The Visibility of Oppinion Changes

During the recent 2 weeks, a heated debate evolved in the blogger community: Mark Pilgrim set up the “Winer Watcher”, a blog that mirrors Dave Winer’s blog entries every 5 minutes using Dave’s RSS feed, makes a diff on the feeds to indicate changes made by Dave to his postings over time, and shows the changes in chronological order. Dave Winer urged Mark Pilgrim to stop his service and Mark (still?) shut out the public from the Winer Watcher with pasword protection. Read more about this debate and some legal implications in the comment by Karl-Friedrich Lenz.

Now, what’s my oppinion? I am very much in favour of transparency, in private as well as in the public. Transparency is one precondition for mutual trust. If you change your oppinion, make it transparent so that everyone can understand what and why you are doing it.

Dave Winer argued that Mark Pilgrim takes away Dave’s right to change his mind by setting up the Winer Watcher. Ok, an application, solely meant to track changes of one individual’s thoughts, must feel awful for the person affected. But Dave is a “prominent” blogger who – from Marks viewpoint – seems to behave badly as far as transparency is concerned. The conflict between both of them emerged because Dave did not cease to change his blog entries and denying things he had written before. At least, this is what the pro-Mark fraction thinks.

I personally do not understand, why Dave acts that aggressively. Writing in the public, especially in a medium like the Internet, means that many people can aggregate and cachy your texts – even before RSS feeds emerged. Searching Google for my name, will bring up many Web sites being more than 7 years old and they show some parts of my personality. And yes, I have changed in those 7 years and my oppinions as well. Clever minds will understand when comparing those old Websites in a chronological order. So what?

People publishing printed articles and books, cannot later take them out of any library in the world just because they published a new version of their document where their oppinions changed.
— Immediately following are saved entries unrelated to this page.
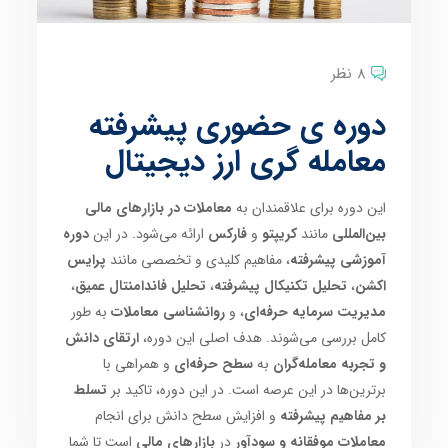
8 نظر
دوره ی حضوری پیشرفته
معامله گری ارز دیجیتال
این دوره برای علاقمندان به
معاملات در بازارهای مالی
بین‌المللی
مانند
کریپتو
و
فارکس
ارائه می‌شود. در این
دوره
آموزشی پیشرفته
، مفاهیم کلیدی و تخصصی مانند
پرایس
اکشن
،
تحلیل تکنیکال پیشرفته
،
تحلیل فاندامنتال عمیق
،
مدیریت سرمایه حرفه‌ای
، و
روانشناسی معاملات
به طور
کامل بررسی می‌شوند. هدف اصلی این دوره،
ارتقای دانش
و تجربه معامله‌گران
به
سطح حرفه‌ای
و همراهی با
برترین‌ها در این عرصه است. در این دوره، تاکید بر
تسلط
بر مفاهیم پیشرفته
و افزایش سطح دانش برای انجام
معاملات موفقانه و سودآور
در
بازارهای مالی
است تا شما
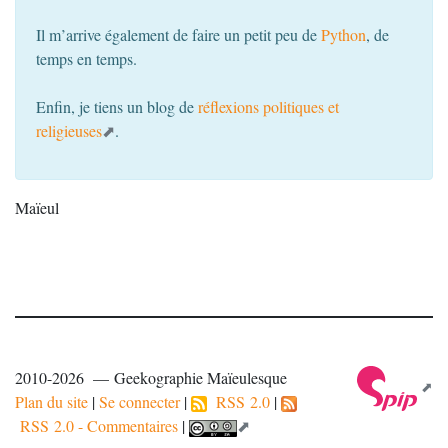
Il m’arrive également de faire un petit peu de
Python
, de
temps en temps.
Enfin, je tiens un blog de
réflexions politiques et
religieuses
.
Maïeul
2010-2026 — Geekographie Maïeulesque
Plan du site
|
Se connecter
|
RSS 2.0
|
RSS 2.0 - Commentaires
|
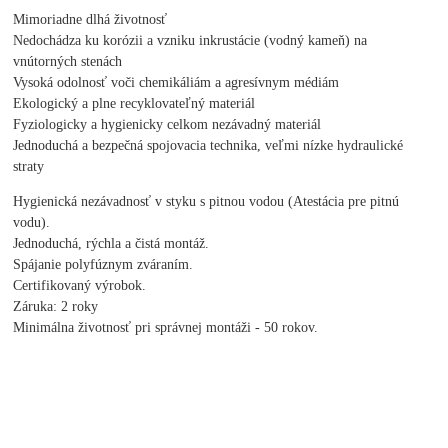
Mimoriadne dlhá životnosť
Nedochádza ku korózii a vzniku inkrustácie (vodný kameň) na
vnútorných stenách
Vysoká odolnosť voči chemikáliám a agresívnym médiám
Ekologický a plne recyklovateľný materiál
Fyziologicky a hygienicky celkom nezávadný materiál
Jednoduchá a bezpečná spojovacia technika, veľmi nízke hydraulické
straty
Hygienická nezávadnosť v styku s pitnou vodou (Atestácia pre pitnú
vodu).
Jednoduchá, rýchla a čistá montáž.
Spájanie polyfúznym zváraním.
Certifikovaný výrobok.
Záruka: 2 roky
Minimálna životnosť pri správnej montáži - 50 rokov.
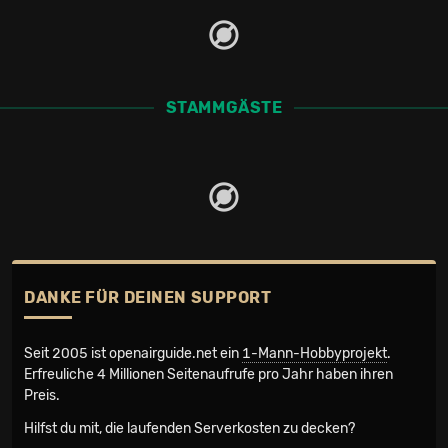
STAMMGÄSTE
DANKE FÜR DEINEN SUPPORT
Seit 2005 ist openairguide.net ein
1-Mann-Hobbyprojekt
.
Erfreuliche 4 Millionen Seiten­aufrufe pro Jahr haben ihren
Preis.
Hilfst du mit, die laufenden Serverkosten zu decken?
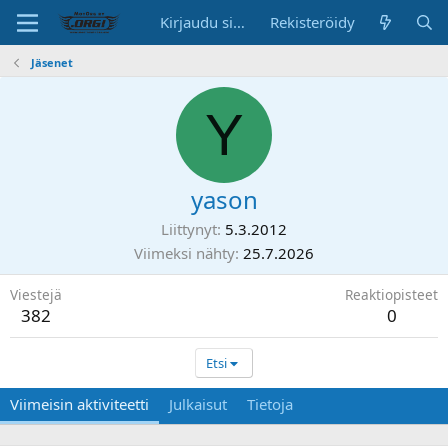
Kirjaudu sisään
Rekisteröidy
Jäsenet
Y
yason
Liittynyt
5.3.2012
Viimeksi nähty
25.7.2026
Viestejä
Reaktiopisteet
382
0
Etsi
Viimeisin aktiviteetti
Julkaisut
Tietoja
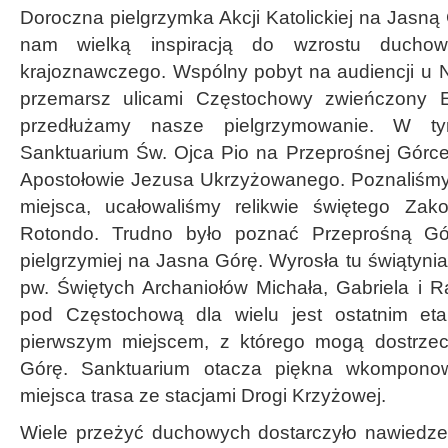
Doroczna pielgrzymka Akcji Katolickiej na Jasną 
nam wielką inspiracją do wzrostu duchowe
krajoznawczego. Wspólny pobyt na audiencji u N
przemarsz ulicami Częstochowy zwieńczony E
przedłużamy nasze pielgrzymowanie. W ty
Sanktuarium Św. Ojca Pio na Przeprośnej Górce
Apostołowie Jezusa Ukrzyżowanego. Poznaliśmy t
miejsca, ucałowaliśmy relikwie świętego Za
Rotondo. Trudno było poznać Przeprośną Gór
pielgrzymiej na Jasna Górę. Wyrosła tu świątyn
pw. Świętych Archaniołów Michała, Gabriela i R
pod Częstochową dla wielu jest ostatnim et
pierwszym miejscem, z którego mogą dostrze
Górę. Sanktuarium otacza piękna wkompono
miejsca trasa ze stacjami Drogi Krzyżowej.
Wiele przeżyć duchowych dostarczyło nawiedze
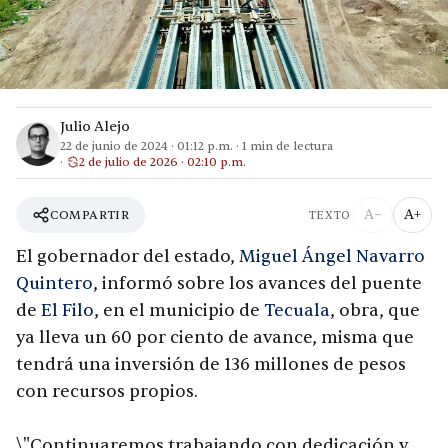
Julio Alejo
22 de junio de 2024
·
01:12 p.m.
·
1
min de lectura
2 de julio de 2026 · 02:10 p.m.
A−
A+
COMPARTIR
TEXTO
El gobernador del estado,
Miguel Ángel Navarro
Quintero
, informó sobre los avances del puente
de
El Filo
, en el municipio de
Tecuala
, obra, que
ya lleva un 60 por ciento de avance, misma que
tendrá una inversión de 136 millones de pesos
con recursos propios.
\"Continuaremos trabajando con dedicación y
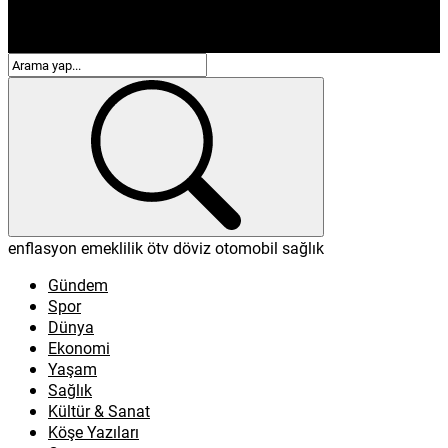
enflasyon
emeklilik
ötv
döviz
otomobil
sağlık
Gündem
Spor
Dünya
Ekonomi
Yaşam
Sağlık
Kültür & Sanat
Köşe Yazıları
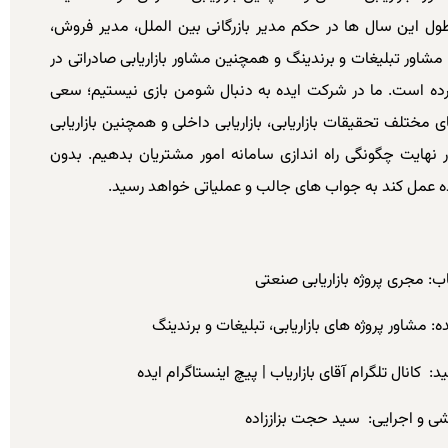
 این سال ها در حکم مدیر بازرگانی بین الملل، مدیر فروش،
 مشاور تبلیغات و برندینگ و همچنین مشاور بازاریابی صادراتی در
ه است. ما در شرکت ایده به دنبال شومن بازی نیستیم؛ سعی
مختلف تحقیقات بازاریابی، بازاریابی داخلی و همچنین بازاریابی
 در نهایت چگونگی راه اندازی سامانه امور مشتریان بدهیم. بدون
 عمل کند به جواب های جالب و عملیاتی خواهد رسید.
اب:
مجری پروژه بازاریابی صنعتی
ه:
مشاور پروژه های بازاریابی، تبلیغات و برندینگ
نید:
کانال تلگرام آقای بازاریاب
|
پیچ اینستاگرام ایده
شی و اجرایی:
سید حجت بزاززاده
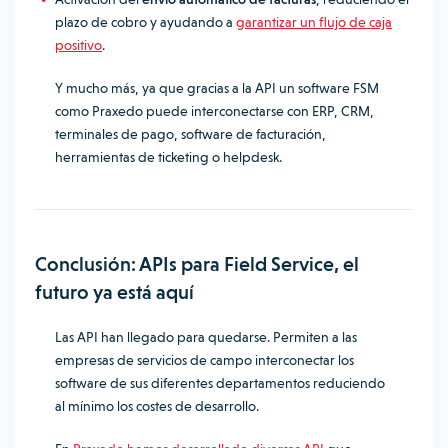
plazo de cobro y ayudando a
garantizar un flujo de caja
positivo
.
Y mucho más, ya que gracias a la API un software FSM
como Praxedo puede interconectarse con ERP, CRM,
terminales de pago, software de facturación,
herramientas de ticketing o helpdesk.
Conclusión: APIs para Field Service, el
futuro ya está aquí
Las API han llegado para quedarse. Permiten a las
empresas de servicios de campo interconectar los
software de sus diferentes departamentos reduciendo
al mínimo los costes de desarrollo.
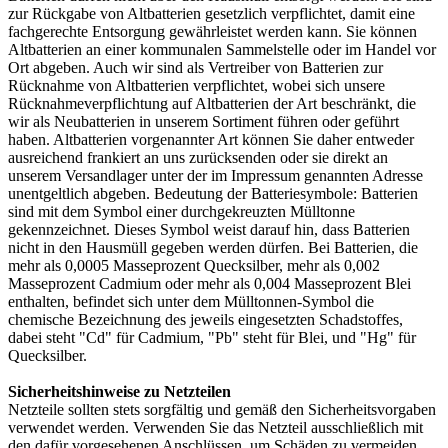
zur Rückgabe von Altbatterien gesetzlich verpflichtet, damit eine
fachgerechte Entsorgung gewährleistet werden kann. Sie können
Altbatterien an einer kommunalen Sammelstelle oder im Handel vor
Ort abgeben. Auch wir sind als Vertreiber von Batterien zur
Rücknahme von Altbatterien verpflichtet, wobei sich unsere
Rücknahmeverpflichtung auf Altbatterien der Art beschränkt, die
wir als Neubatterien in unserem Sortiment führen oder geführt
haben. Altbatterien vorgenannter Art können Sie daher entweder
ausreichend frankiert an uns zurücksenden oder sie direkt an
unserem Versandlager unter der im Impressum genannten Adresse
unentgeltlich abgeben. Bedeutung der Batteriesymbole: Batterien
sind mit dem Symbol einer durchgekreuzten Mülltonne
gekennzeichnet. Dieses Symbol weist darauf hin, dass Batterien
nicht in den Hausmüll gegeben werden dürfen. Bei Batterien, die
mehr als 0,0005 Masseprozent Quecksilber, mehr als 0,002
Masseprozent Cadmium oder mehr als 0,004 Masseprozent Blei
enthalten, befindet sich unter dem Mülltonnen-Symbol die
chemische Bezeichnung des jeweils eingesetzten Schadstoffes,
dabei steht "Cd" für Cadmium, "Pb" steht für Blei, und "Hg" für
Quecksilber.
Sicherheitshinweise zu Netzteilen
Netzteile sollten stets sorgfältig und gemäß den Sicherheitsvorgaben
verwendet werden. Verwenden Sie das Netzteil ausschließlich mit
den dafür vorgesehenen Anschlüssen, um Schäden zu vermeiden.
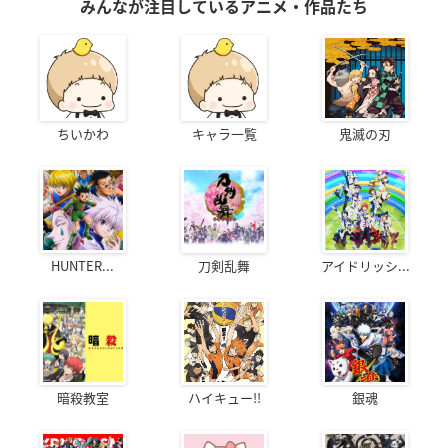
みんなが注目しているアニメ・作品たち
ちいかわ
キャラ一覧
鬼滅の刃
HUNTER...
刀剣乱舞
アイドリッシ...
暗殺教室
ハイキュー!!
銀魂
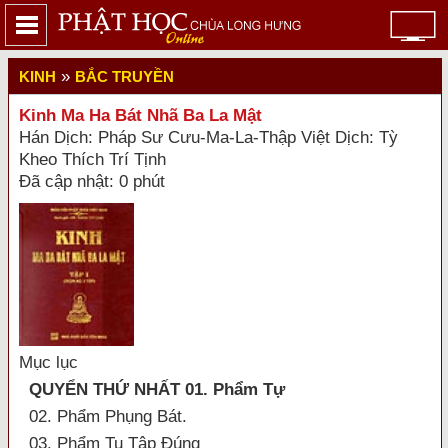
»
KINH
BẮC TRUYỀN
Kinh Ma Ha Bát Nhã Ba La Mật
Hán Dịch: Pháp Sư Cưu-Ma-La-Thập Việt Dịch: Tỳ
Kheo Thích Trí Tịnh
Đã cập nhật: 0 phút
Mục lục
QUYỂN THỨ NHẤT 01. Phẩm Tự
02. Phẩm Phụng Bát.
03. Phẩm Tu Tập Đúng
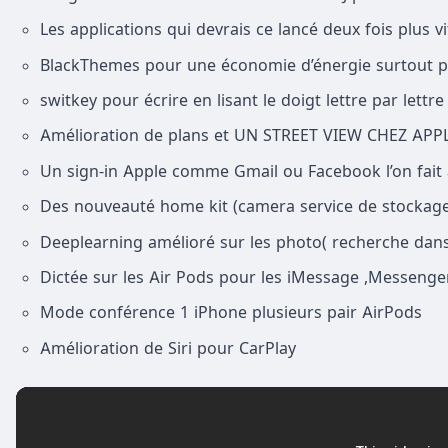
Les applications qui devrais ce lancé deux fois plus vi
BlackThemes pour une économie d’énergie surtout 
switkey pour écrire en lisant le doigt lettre par lettre
Amélioration de plans et UN STREET VIEW CHEZ APP
Un sign-in Apple comme Gmail ou Facebook l’on fait
Des nouveauté home kit (camera service de stockage 
Deeplearning amélioré sur les photo( recherche dan
Dictée sur les Air Pods pour les iMessage ,Messenge
Mode conférence 1 iPhone plusieurs pair AirPods
Amélioration de Siri pour CarPlay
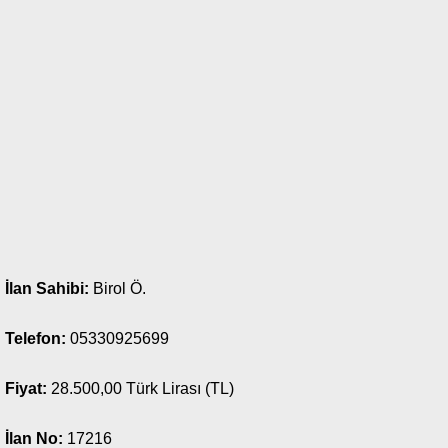
İlan Sahibi:
Birol Ö.
Telefon:
05330925699
Fiyat:
28.500,00 Türk Lirası (TL)
İlan No:
17216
Writers like the philosopher Wittgenstein completely changed their oppinion during their life – and that’s what is so interesting about his thinking.

Webloggers publish tiny articles everyday and up to know, they could change the content without advertising the changes in a diff as Wikis do for example. I am in favour of the visibilty of oppinion changes and it does not matter if they are processed with computational means like a diff between RSS feeds, or in a scholar’s mind comparing Wittgensteins two contrary books. The only thing everyone has to decide on his own is: how much of my thinking do I want to be public and how much do I want to keep private? In any case, you should be transparent in what you are doing, otherwise it is unlikely that people will trust you.